Именно по торговым соображениям мусульманское предпринимательство в начале XX в. активно выступало за право отдыхать по пятницам и работать по воскресеньям. Будучи сами себе хозяевами, они могли открывать или закрывать лавки в любое время, кроме государственных и православных праздников. Но из-за предполагаемых коммерческих убытков никто не спешил воспользоваться такой возможностью. Владельцы лавок требовали для себя право работать по воскресным дням, но самое главное, чтобы были общие правила торговли для всех мусульманских купцов: то есть, чтобы все татары отдыхали по пятницам. Таким образом, они хотели уменьшить остроту конкурентной борьбы между собой.
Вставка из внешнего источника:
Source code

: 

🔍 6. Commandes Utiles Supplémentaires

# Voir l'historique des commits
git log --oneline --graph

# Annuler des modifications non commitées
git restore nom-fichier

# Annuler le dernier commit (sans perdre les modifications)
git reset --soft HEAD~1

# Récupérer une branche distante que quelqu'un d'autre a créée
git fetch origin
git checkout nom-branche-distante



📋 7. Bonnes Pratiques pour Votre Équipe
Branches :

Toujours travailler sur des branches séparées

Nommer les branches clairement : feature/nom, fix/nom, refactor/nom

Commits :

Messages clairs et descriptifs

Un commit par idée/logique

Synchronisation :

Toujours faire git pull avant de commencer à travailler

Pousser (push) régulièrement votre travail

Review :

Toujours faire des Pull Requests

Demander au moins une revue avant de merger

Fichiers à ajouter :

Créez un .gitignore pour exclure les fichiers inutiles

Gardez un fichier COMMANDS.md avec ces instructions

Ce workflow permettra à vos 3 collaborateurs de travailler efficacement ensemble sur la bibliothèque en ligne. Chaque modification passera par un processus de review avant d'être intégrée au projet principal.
Вместе с тем, наблюдая за ходом борьбы за право отдыха по пятницам, а также по другим религиозным праздникам, особенно среди приказчиков, можно заметить, что не всегда они были обусловлены их духов-

ными потребностями. За ними стояло обычное желание работающих людей отдохнуть. Например, в 1907 г. на Большой Проломной улице в Казани татарские приказчики забастовали из-за того, что их пятничный выходной день совпал с мусульманским праздником, поэтому они требовали дополнительный день на отдых [18]. Хотя сам знаменательный день уже прошел. «Среди мусульман постепенно уничтожается значение религиозных и национальных праздников; теперь от праздничного дня пятницы осталось одно имя; количество дней, в которые прекращается работа ради больших праздников, уменьшается; если дела будут так идти, чрез немного времени праздники совсем забудутся», - сообщал Н.Буртаси, корреспондент газеты «Вакыт» из Малмыжа (Вятская губерния) в 1912 г. [21, с.262]. Непраздничность пятницы по сравнению с воскресеньем отмечал и Г.Тукай еще в 1908 г. «У нас и к пятнице никакого внимания нет: никто не чувствует, что это праздничный день; - писал поэт, - наш народ не одевается в новые одежды в честь пятницы, как русские по воскресеньям; этот день отличается от других дней недели только тем, что татарские лавки закрыты. Все остальные мусульмане, кроме лавочников (про склады я не говорю), по пятницам работают» [42, с.115].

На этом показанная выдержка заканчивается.